Les hôpitaux universitaires de Cleveland (UH) vont devenir l’un des cinq centres aux États-Unis à proposer cette thérapie de pointe pour le diabète de type 1. Selon la Dre Betul Hatipoglu, directrice médicale du centre de soins du diabète et du métabolisme d’UH, cette avancée pourrait sauver des vies. « J’ai eu des patients qui ne se réveillaient jamais de leur sommeil », a-t-elle confié. « J’ai eu des patients qui ont eu des accidents de voiture à cause d’une hypoglycémie et qui ne se sont jamais complètement remis de leurs lésions cérébrales. »
Le traitement s’adresse spécifiquement aux patients atteints d’acidocétose diabétique, une urgence médicale grave qui survient lorsque le corps produit des quantités excessives de cétones, résultant d’un manque d’insuline. Ces patients sont incapables de détecter les fluctuations importantes de leur glycémie, ce qui peut entraîner des convulsions, une perte de conscience, un coma et, dans les cas les plus sévères, le décès.
La Dre Hatipoglu insiste sur le fait que cette thérapie n’est pas une solution pour tous les diabétiques de type 1. « Vous considérez cette maladie comme s’il s’agissait d’un cancer ou d’une insuffisance cardiaque congestive qui doit être traitée », explique-t-elle. « C’est presque un diabète en phase terminale. »

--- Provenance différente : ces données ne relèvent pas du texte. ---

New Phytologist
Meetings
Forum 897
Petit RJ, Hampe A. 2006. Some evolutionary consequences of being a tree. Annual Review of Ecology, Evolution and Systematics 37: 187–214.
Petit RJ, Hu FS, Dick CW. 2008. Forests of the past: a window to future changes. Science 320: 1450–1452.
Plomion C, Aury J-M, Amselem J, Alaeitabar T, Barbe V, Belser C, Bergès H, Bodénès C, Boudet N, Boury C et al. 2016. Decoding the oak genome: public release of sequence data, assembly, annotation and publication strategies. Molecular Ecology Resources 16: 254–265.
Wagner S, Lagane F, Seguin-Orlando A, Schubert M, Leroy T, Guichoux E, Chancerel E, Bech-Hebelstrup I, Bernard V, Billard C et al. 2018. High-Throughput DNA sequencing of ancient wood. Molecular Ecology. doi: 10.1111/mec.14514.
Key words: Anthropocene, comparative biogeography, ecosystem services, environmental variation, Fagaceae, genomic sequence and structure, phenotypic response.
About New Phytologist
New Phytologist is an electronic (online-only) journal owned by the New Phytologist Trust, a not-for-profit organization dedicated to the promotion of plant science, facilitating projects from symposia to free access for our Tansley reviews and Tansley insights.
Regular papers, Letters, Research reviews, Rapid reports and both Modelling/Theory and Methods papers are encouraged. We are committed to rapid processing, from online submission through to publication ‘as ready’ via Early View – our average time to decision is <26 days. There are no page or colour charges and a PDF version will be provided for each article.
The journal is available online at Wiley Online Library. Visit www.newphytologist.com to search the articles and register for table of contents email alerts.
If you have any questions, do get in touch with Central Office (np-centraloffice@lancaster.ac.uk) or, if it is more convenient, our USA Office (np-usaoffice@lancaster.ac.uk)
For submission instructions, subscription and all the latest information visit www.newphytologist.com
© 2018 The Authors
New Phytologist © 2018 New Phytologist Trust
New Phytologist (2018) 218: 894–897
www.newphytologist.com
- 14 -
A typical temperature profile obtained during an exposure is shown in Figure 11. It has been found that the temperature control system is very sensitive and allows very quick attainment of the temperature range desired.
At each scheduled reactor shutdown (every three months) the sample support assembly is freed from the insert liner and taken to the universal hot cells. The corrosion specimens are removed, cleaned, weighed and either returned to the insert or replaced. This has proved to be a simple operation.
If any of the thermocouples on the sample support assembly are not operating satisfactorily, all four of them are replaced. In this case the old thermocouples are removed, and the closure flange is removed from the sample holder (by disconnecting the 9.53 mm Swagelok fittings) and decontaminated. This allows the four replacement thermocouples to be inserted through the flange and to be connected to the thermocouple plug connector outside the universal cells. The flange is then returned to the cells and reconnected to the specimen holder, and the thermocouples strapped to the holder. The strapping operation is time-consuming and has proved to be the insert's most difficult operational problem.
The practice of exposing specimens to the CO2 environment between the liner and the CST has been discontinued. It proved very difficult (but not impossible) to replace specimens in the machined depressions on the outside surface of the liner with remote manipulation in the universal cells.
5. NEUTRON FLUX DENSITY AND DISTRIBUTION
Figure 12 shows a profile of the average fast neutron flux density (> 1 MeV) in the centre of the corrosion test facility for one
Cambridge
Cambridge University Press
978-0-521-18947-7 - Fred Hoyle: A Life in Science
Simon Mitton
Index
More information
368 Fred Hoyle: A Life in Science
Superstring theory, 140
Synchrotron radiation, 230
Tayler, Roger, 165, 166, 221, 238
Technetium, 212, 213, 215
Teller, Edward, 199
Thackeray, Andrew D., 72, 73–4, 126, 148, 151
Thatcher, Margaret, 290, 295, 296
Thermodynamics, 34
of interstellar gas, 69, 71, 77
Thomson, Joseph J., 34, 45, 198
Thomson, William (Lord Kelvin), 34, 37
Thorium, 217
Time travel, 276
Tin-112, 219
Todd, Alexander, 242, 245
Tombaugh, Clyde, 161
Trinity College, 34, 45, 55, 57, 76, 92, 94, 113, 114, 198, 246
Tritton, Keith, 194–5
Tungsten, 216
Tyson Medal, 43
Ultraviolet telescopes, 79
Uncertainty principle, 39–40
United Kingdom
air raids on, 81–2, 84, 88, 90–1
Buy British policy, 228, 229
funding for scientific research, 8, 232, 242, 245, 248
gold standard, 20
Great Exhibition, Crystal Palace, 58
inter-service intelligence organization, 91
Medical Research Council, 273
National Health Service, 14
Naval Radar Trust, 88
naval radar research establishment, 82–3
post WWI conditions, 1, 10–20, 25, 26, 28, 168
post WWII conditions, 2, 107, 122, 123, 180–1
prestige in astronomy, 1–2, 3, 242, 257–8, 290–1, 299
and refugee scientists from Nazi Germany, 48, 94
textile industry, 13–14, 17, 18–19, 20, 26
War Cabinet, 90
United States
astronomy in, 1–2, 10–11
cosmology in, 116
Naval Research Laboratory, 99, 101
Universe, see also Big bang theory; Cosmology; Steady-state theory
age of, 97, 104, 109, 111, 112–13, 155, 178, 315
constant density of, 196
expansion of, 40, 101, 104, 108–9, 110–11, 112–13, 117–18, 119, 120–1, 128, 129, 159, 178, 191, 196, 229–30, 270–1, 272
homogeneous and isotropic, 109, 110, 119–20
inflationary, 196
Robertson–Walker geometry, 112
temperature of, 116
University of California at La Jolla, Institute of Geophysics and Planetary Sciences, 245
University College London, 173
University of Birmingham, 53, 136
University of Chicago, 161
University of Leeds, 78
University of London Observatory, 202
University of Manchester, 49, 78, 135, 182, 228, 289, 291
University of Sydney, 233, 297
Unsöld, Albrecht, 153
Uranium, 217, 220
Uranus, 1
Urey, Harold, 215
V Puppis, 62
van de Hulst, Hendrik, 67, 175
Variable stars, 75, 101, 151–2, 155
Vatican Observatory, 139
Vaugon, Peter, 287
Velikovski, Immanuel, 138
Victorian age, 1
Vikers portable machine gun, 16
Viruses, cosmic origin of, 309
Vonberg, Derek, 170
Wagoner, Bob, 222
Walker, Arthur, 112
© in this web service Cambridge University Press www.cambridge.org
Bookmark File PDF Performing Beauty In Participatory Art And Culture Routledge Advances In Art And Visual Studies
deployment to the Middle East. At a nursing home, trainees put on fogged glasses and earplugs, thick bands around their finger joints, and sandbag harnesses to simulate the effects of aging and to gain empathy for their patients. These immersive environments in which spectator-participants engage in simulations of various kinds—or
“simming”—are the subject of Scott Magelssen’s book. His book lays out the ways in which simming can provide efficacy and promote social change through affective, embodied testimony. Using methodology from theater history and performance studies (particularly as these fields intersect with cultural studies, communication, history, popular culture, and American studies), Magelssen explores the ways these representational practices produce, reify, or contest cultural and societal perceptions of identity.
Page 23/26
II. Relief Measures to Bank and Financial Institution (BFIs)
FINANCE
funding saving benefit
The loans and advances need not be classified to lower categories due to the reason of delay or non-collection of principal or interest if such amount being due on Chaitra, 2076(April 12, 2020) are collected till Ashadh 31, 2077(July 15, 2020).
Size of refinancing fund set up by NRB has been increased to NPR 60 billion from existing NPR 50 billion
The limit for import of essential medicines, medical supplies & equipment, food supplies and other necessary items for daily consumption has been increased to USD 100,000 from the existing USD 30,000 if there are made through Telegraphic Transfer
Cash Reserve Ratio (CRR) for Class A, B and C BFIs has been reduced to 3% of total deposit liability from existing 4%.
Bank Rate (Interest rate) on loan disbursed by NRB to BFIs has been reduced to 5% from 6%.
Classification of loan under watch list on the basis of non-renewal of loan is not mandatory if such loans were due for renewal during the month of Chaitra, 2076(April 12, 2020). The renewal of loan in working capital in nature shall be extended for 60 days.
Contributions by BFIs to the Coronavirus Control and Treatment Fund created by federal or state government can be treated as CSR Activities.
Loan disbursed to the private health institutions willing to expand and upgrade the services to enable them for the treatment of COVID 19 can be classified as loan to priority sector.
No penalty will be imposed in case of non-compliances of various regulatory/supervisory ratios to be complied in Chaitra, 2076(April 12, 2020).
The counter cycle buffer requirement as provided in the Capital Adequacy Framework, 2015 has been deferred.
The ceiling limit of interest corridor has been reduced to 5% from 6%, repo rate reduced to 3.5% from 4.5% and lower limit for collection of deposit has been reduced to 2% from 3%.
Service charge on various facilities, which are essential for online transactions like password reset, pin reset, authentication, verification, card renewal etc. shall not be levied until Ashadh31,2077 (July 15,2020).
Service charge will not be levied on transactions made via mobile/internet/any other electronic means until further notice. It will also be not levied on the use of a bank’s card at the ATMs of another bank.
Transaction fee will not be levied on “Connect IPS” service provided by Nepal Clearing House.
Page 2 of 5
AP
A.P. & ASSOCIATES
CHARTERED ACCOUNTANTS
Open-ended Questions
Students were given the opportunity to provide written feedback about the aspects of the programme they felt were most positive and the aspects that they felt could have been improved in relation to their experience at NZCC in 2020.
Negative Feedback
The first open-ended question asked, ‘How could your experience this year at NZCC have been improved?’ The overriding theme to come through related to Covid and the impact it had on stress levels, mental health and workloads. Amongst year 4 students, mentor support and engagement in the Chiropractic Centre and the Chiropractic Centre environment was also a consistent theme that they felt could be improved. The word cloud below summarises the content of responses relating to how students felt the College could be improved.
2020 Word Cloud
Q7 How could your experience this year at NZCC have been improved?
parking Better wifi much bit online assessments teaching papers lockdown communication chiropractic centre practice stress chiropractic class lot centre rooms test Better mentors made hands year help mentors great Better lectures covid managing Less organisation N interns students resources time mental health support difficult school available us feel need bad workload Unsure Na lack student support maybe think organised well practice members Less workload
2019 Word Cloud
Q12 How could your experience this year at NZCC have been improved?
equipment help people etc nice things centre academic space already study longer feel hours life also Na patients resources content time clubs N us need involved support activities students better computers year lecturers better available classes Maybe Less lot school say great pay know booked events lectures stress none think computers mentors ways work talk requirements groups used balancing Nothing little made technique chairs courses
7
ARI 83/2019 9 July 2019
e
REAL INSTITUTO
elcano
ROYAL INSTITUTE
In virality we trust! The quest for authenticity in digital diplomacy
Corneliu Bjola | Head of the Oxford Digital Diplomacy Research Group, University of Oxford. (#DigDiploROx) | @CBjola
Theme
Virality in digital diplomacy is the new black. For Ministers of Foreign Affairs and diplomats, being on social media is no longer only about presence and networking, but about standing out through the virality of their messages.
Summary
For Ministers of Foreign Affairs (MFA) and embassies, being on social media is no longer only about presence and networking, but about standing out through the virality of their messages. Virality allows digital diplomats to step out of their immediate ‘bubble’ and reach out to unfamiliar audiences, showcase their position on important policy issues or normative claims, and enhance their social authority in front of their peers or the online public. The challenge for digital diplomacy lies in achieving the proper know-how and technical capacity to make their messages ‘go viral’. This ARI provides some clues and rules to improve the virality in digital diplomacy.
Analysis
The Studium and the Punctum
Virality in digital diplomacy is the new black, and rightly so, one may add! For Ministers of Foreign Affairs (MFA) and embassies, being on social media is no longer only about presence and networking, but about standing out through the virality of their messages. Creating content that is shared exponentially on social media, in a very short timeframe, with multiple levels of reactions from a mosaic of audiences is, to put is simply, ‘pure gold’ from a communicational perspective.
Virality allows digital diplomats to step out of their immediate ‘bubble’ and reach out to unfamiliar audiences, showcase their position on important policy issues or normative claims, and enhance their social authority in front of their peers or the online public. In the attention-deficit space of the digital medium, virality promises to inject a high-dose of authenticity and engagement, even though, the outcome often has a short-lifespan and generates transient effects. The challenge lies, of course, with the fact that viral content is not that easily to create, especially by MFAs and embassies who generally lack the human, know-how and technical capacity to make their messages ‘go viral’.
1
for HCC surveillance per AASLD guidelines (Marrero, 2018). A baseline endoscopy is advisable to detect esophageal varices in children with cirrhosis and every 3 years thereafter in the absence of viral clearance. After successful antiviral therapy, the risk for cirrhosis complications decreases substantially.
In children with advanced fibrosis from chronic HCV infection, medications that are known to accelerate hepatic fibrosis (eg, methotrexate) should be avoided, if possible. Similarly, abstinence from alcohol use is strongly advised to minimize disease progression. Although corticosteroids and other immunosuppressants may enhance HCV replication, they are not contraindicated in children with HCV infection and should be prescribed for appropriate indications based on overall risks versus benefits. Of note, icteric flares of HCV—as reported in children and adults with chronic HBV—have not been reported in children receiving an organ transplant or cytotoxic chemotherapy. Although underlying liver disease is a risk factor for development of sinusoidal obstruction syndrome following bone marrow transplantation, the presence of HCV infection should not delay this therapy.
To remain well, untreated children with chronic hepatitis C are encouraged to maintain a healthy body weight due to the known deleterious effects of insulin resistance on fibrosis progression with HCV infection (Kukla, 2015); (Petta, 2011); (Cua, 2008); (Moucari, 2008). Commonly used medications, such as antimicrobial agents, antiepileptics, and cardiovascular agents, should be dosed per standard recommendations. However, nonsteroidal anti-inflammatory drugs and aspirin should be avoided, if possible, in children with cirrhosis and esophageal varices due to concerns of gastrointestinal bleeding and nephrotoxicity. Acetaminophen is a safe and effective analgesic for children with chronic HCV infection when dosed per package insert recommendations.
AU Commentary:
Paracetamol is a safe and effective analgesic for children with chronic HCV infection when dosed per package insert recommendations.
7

Les patients intéressés par ce traitement pourront soumettre leur candidature via le site web des hôpitaux UH dans les prochaines semaines. Un dépistage rigoureux sera effectué pour s’assurer qu’ils ne présentent pas de cancer et que leur fonction rénale est satisfaisante. Les effets secondaires potentiels, tels qu’une vulnérabilité accrue aux infections, un risque de cancer de la peau et des dommages rénaux, sont pris en compte et expliqués aux patients.
Cette thérapie a été approuvée par la Food and Drug Administration (FDA) en 2023 et sera généralement couverte par la plupart des régimes d’assurance maladie. Elle est actuellement disponible dans quatre autres centres spécialisés à travers les États-Unis.